» **TASK DESCRIPTION**:
Every line below from the one containing "16: (1496, 614)" through the one containing "45: (729, 570)" must be transcribed exactly. Omit all lines outside that stretch.

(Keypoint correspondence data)
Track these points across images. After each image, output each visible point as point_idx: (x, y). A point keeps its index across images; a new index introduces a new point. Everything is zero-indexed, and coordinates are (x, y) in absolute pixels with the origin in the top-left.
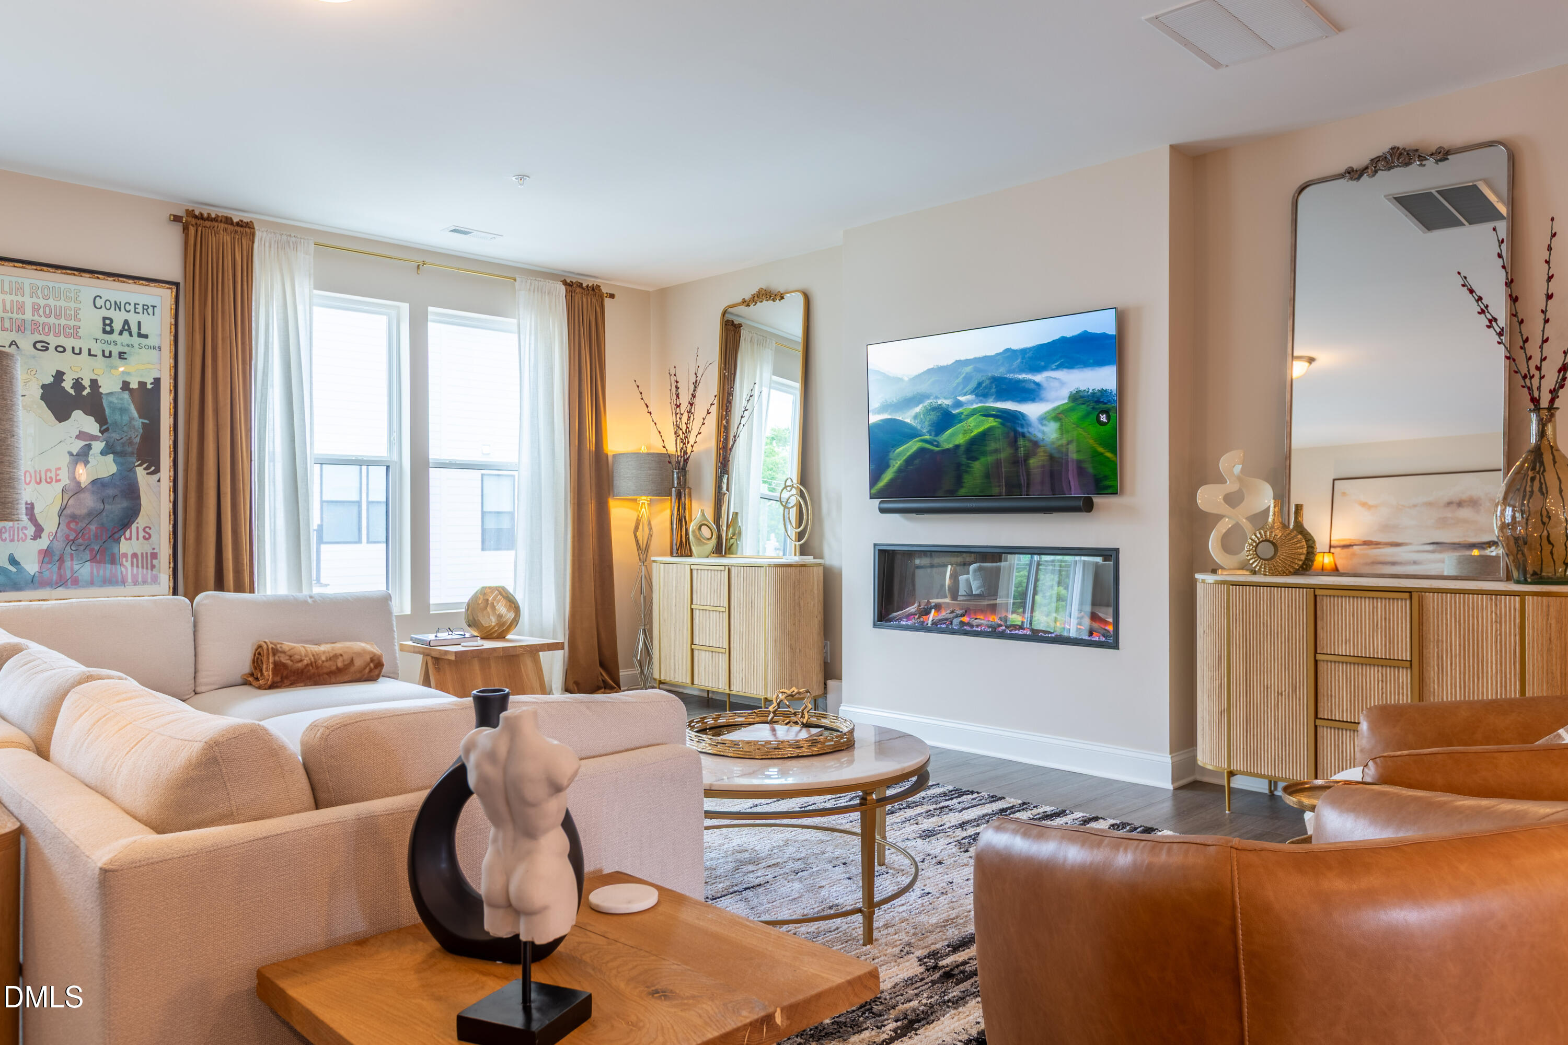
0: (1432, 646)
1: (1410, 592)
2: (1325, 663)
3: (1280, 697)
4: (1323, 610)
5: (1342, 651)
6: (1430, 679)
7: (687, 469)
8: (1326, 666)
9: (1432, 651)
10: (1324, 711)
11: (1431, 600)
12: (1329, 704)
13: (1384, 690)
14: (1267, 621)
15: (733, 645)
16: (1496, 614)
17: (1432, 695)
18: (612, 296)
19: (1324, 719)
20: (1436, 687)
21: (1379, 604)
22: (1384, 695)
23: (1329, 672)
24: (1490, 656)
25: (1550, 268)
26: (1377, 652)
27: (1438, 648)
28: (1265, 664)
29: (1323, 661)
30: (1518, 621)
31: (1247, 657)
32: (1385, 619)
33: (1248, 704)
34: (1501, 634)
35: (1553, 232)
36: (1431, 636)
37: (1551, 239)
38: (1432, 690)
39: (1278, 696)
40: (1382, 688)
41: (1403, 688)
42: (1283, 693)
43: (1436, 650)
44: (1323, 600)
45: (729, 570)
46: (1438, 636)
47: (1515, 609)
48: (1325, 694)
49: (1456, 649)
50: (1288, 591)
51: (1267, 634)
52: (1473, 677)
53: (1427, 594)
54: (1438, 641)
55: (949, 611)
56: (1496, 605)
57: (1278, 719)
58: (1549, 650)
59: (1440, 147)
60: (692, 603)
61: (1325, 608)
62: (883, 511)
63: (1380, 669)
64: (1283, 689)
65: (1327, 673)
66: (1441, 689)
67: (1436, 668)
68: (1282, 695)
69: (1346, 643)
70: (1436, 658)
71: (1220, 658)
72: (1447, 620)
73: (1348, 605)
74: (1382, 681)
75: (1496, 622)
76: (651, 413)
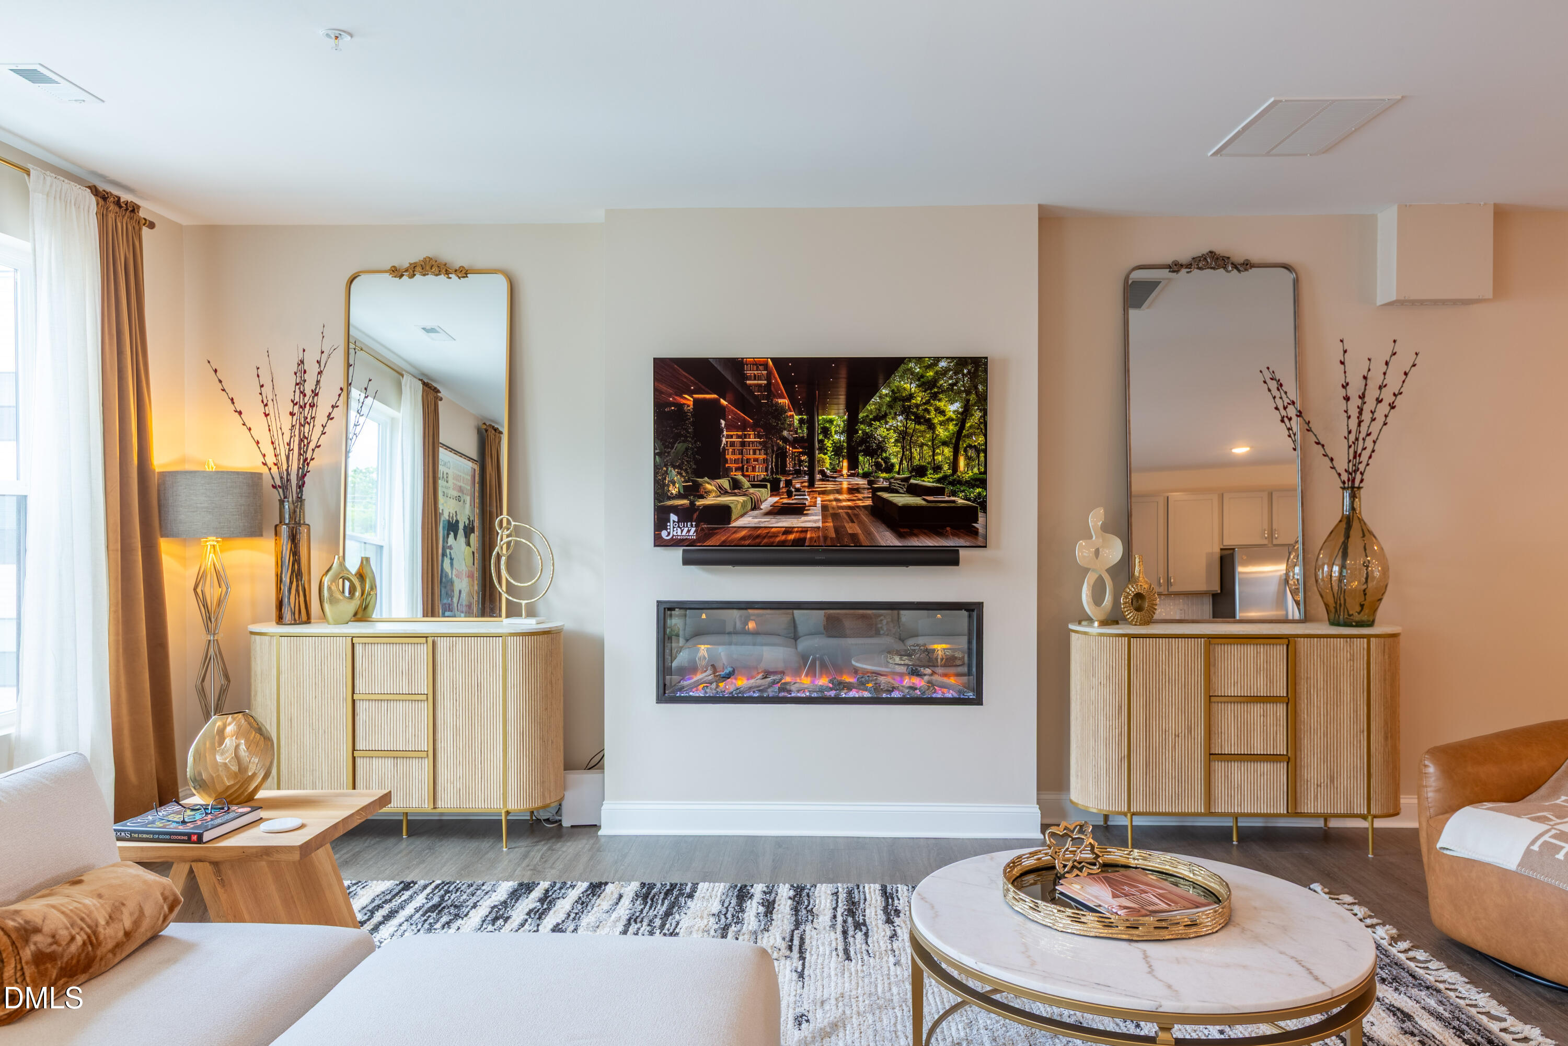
0: (1302, 683)
1: (1287, 638)
2: (1216, 704)
3: (1177, 738)
4: (1215, 657)
5: (1231, 693)
6: (1301, 710)
7: (303, 498)
8: (1217, 706)
9: (1302, 687)
10: (1215, 747)
11: (1302, 644)
12: (1220, 740)
13: (1265, 723)
14: (1165, 670)
15: (439, 745)
16: (1350, 653)
17: (1302, 724)
18: (152, 225)
19: (1215, 754)
20: (1306, 716)
21: (1262, 649)
22: (1265, 728)
23: (1220, 711)
24: (1346, 687)
25: (1385, 379)
26: (1260, 692)
27: (1307, 683)
28: (1164, 710)
29: (1215, 702)
30: (1365, 658)
31: (1147, 705)
32: (1267, 662)
33: (1148, 748)
34: (1353, 670)
35: (1394, 351)
36: (1302, 674)
37: (1391, 356)
38: (1303, 719)
39: (1175, 738)
40: (1264, 722)
41: (1280, 720)
42: (1180, 735)
43: (1306, 686)
44: (1215, 648)
45: (434, 642)
46: (1307, 674)
47: (1364, 649)
48: (1216, 732)
49: (1321, 684)
50: (1185, 641)
51: (1165, 682)
52: (1334, 706)
53: (1299, 639)
54: (1307, 678)
55: (760, 676)
56: (1350, 646)
57: (1175, 759)
58: (1385, 680)
59: (1247, 260)
60: (353, 693)
61: (1217, 655)
62: (686, 562)
63: (1262, 705)
64: (1180, 731)
65: (1218, 713)
66: (1309, 718)
67: (1306, 701)
68: (1178, 737)
69: (1234, 685)
70: (1305, 693)
71: (1120, 707)
72: (1314, 660)
73: (1236, 651)
74: (1264, 716)
75: (1350, 660)
76: (240, 413)
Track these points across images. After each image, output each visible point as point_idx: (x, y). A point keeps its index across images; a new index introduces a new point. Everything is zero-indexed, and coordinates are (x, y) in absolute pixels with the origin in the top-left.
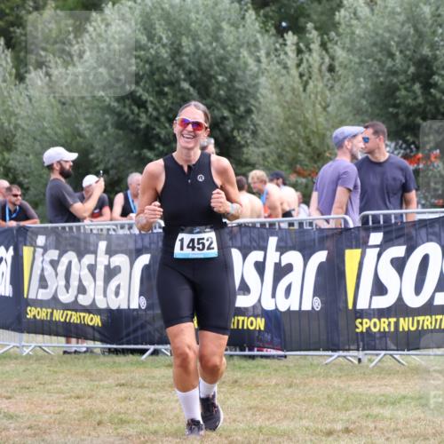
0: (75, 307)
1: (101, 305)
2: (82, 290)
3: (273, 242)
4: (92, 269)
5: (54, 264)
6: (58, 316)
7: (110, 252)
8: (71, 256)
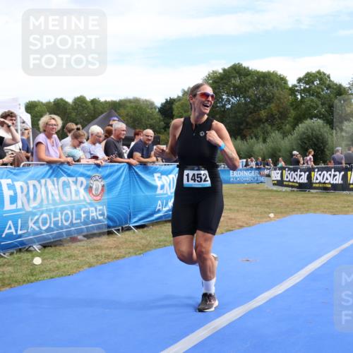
0: (293, 182)
1: (298, 181)
2: (295, 179)
3: (333, 170)
4: (297, 175)
5: (289, 174)
6: (290, 184)
7: (300, 172)
8: (292, 172)
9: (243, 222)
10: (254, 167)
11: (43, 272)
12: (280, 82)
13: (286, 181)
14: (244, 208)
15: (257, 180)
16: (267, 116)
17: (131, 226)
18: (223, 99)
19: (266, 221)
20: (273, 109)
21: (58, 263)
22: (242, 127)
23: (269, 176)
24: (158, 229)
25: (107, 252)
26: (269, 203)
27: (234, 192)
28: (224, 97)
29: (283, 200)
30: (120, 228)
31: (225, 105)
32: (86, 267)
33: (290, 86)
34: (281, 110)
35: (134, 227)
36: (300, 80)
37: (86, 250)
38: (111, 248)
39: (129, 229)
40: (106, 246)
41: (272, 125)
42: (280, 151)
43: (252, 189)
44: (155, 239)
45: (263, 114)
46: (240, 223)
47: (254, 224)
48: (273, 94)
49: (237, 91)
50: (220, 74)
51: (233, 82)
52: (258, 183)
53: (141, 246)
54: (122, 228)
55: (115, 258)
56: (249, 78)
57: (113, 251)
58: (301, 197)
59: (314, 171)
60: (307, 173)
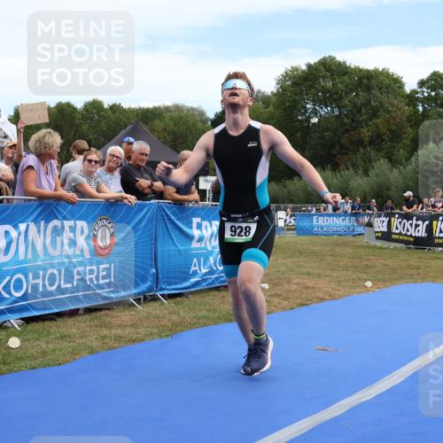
0: (406, 235)
1: (413, 235)
2: (408, 230)
4: (411, 225)
5: (400, 223)
6: (401, 237)
7: (417, 220)
8: (405, 221)
9: (325, 293)
10: (349, 211)
11: (22, 359)
12: (393, 85)
13: (395, 234)
14: (329, 273)
15: (354, 231)
16: (371, 137)
17: (158, 294)
18: (306, 110)
19: (360, 293)
20: (381, 126)
21: (44, 346)
22: (334, 152)
23: (370, 225)
24: (197, 299)
25: (119, 331)
26: (367, 265)
27: (317, 249)
28: (308, 106)
29: (389, 262)
30: (142, 297)
31: (310, 118)
32: (84, 354)
33: (408, 92)
34: (393, 127)
35: (162, 295)
36: (422, 84)
37: (88, 329)
38: (125, 326)
39: (155, 299)
40: (118, 322)
41: (379, 150)
42: (388, 189)
43: (345, 244)
44: (191, 315)
45: (366, 133)
46: (321, 295)
47: (340, 297)
48: (380, 103)
49: (329, 98)
50: (303, 72)
51: (322, 83)
52: (355, 236)
53: (170, 325)
54: (145, 298)
55: (129, 341)
56: (346, 78)
57: (127, 331)
58: (415, 257)
59: (437, 220)
60: (427, 223)
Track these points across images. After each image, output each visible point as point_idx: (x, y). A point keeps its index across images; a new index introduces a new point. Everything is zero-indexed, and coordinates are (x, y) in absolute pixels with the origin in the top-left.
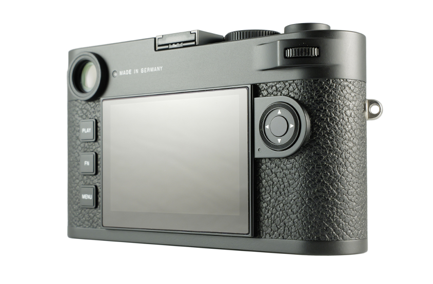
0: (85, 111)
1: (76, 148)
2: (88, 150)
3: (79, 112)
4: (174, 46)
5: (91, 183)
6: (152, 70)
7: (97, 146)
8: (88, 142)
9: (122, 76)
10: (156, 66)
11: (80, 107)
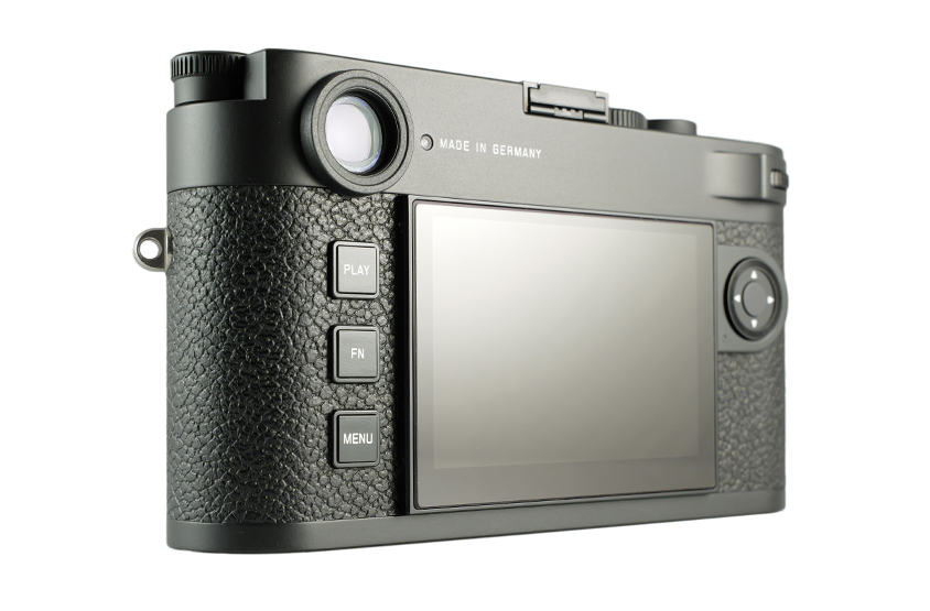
0: (341, 220)
1: (313, 312)
2: (352, 320)
3: (323, 220)
4: (565, 113)
5: (361, 405)
6: (518, 152)
7: (375, 312)
8: (350, 300)
9: (447, 150)
10: (528, 146)
11: (327, 208)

» **SOLVED EXERCISE**:
16: (1496, 614)
17: (1432, 695)
18: (612, 296)
19: (1324, 719)
20: (1436, 687)
21: (1379, 604)
22: (1384, 695)
23: (1329, 672)
24: (1490, 656)
25: (1550, 268)
26: (1377, 652)
27: (1438, 648)
28: (1265, 664)
29: (1323, 661)
30: (1518, 621)
31: (1247, 657)
32: (1385, 619)
33: (1248, 704)
34: (1501, 634)
35: (1553, 232)
36: (1431, 636)
37: (1551, 239)
38: (1432, 690)
39: (1278, 696)
40: (1382, 688)
41: (1403, 688)
42: (1283, 693)
43: (1436, 650)
44: (1323, 600)
45: (729, 570)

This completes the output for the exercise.